Belfast Telegraph

Monday 28 July 2014

The night Jonny Evans became a star

Jonny Evans produced a masterclass in the art of defending in Porto

Best player in the world? Lionel Messi or Cristiano Ronaldo? The debate continues. There was no debate, though, in Porto on Tuesday night about who the best player on the pitch was.

It was the magnificent, the mighty, the monumental Jonny Evans.

He was head and shoulders above everyone else in the Estadio Do Dragao and that's saying something considering all the outstanding performances from Northern Ireland's heroes, who earned a deserved 1-1 draw against a high class Portuguese side supposed to batter them.

With Ronaldo winning his 100th cap all the pre-match talk had been about him, but come the final whistle it was the name of Jonny Evans being spoken about in revered tones following a World Cup qualifier dripping with drama.

When Manchester United's Evans was so calm and collected on his international debut at Windsor Park during an epic 3-2 victory over Spain in 2006, one sensed he was going to be something special, but it's only been lately in a Northern Ireland shirt that he has started to realise all that potential.

Maybe it is the influence of new boss Michael O'Neill or the fact that Evans is relishing the extra responsibility of being vice-captain. Whatever, it's working.

Evans impressed in Northern Ireland's opening game of this World Cup campaign — a 2-0 defeat in Russia — and against Luxembourg in Belfast when the visitors somehow drew 1-1.

In Portugal he hit top gear combining defensive excellence with footballing ability to put on the most majestic of displays.

He always seemed to be in the right place when the home side attacked and make the right choice in possession.

A case in point was his precision pass to Kyle Lafferty who in turn set up Niall McGinn for Northern Ireland's goal.

As the rain poured down, the 24-year-old, enjoying his best game for his country, must have felt like he was walking on water.

What made his performance even better was that it inspired less experienced defenders Craig Cathcart and Ryan McGivern, who were exceptional.

Record goalscorer David Healy was watching from the bench in awe.

He's almost played 100 times for Northern Ireland and said it was as good as he's seen from one of our back four, while the great Luis Figo told me in Porto airport that on the evidence of Tuesday Jonny can be anything he wants to be.

What about Britain's best defender for starters? For sure if he can maintain that form for club and country.

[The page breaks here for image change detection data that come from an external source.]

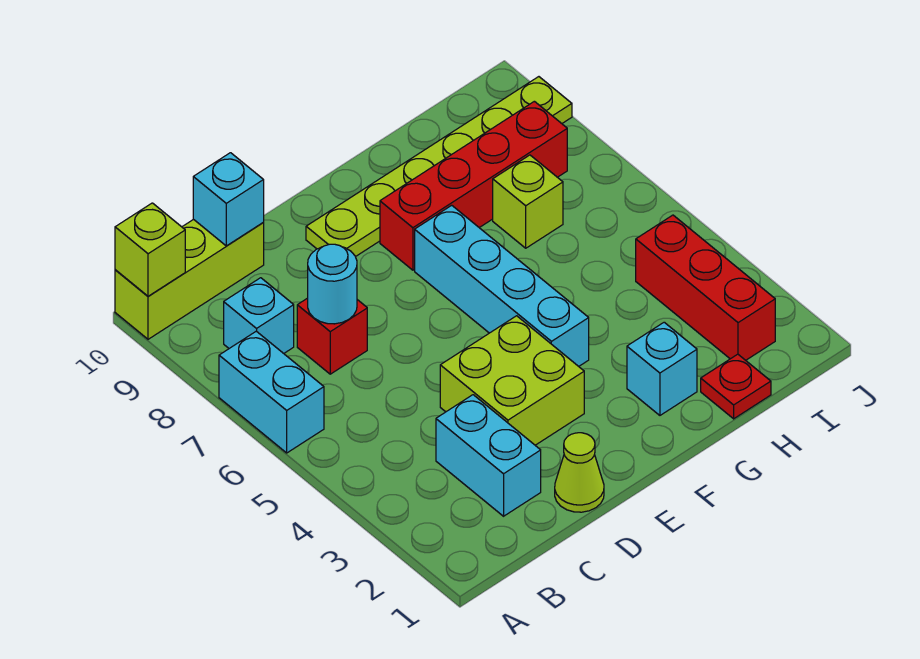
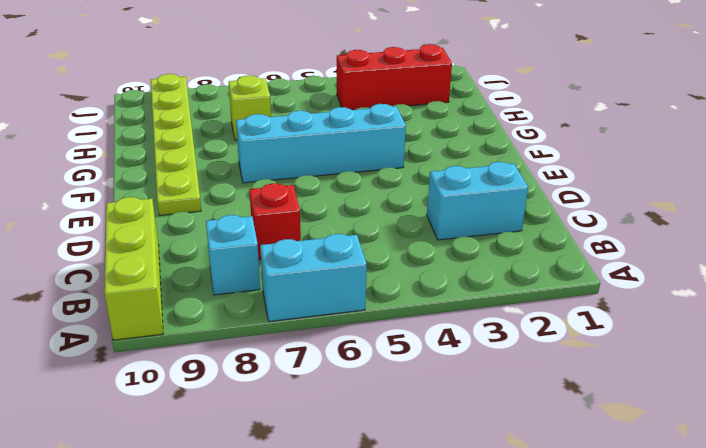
none -> lime cone D1 level 1
none -> lime brick D3:E4 level 1
none -> red brick F8:I8 level 1

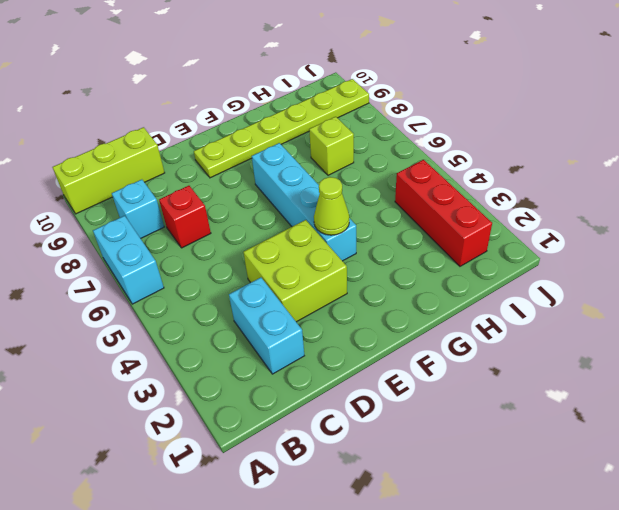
lime cone F4 level 2 -> lime cone D1 level 1
none -> red brick F8:I8 level 1
none -> cyan brick G2 level 1
none -> red plate H1 level 1

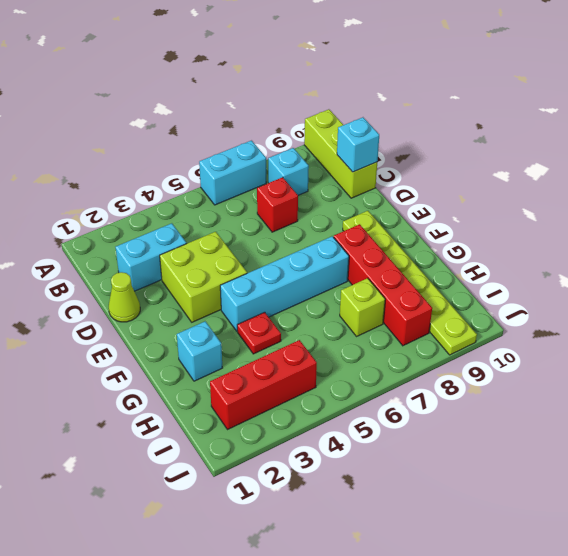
red plate G4 level 1 -> red plate H1 level 1
none -> lime brick A10 level 2
none -> cyan round brick C7 level 2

While Evans was the star performer, every other Northern Ireland player deserves the praise coming their way for what was the greatest performance I have witnessed in the flesh from our wee country on the road.

I was a schoolboy in the 80s when we celebrated those famous victories in Spain, Germany and Romania and while there have been some fine away days since I started covering international football in the mid 90s, nothing compared to the draw in Portugal, which would have been a win but for Helder Postiga's late equaliser.

Think who we were playing. Portugal, one of the best in the world, captained by the iconic Ronaldo.

Everything that you would have wanted was there — hunger, commitment, skill, discipline and organisation with the team perfectly prepared tactically by the manager during a five day training camp which was clearly beneficial.

Now we have to build on this and beat Azerbaijan at Windsor next month.

Former Shamrock Rovers boss O'Neill has some big choices to make if everyone is fit and available.

Gareth McAuley and Shane Ferguson are certs to return though Cathcart and Corry Evans can feel unfortunate if they have to make way.

Ferguson should join McGinn and the experienced Steve Davis and Chris Baird in midfield, but who will play just behind Kyle Lafferty? Oliver Norwood, who did so well against Portugal, Dean Shiels or Chris Brunt?

These are good selection dilemmas for the boss to have.

We're not going to qualify for the finals in Brazil in 2014, but finishing third in Group F would be a fantastic result. We're fourth at present but moving forward.

After a rough old time, there are smiles on the faces of Northern Ireland players and fans again. Sure beats those frowns.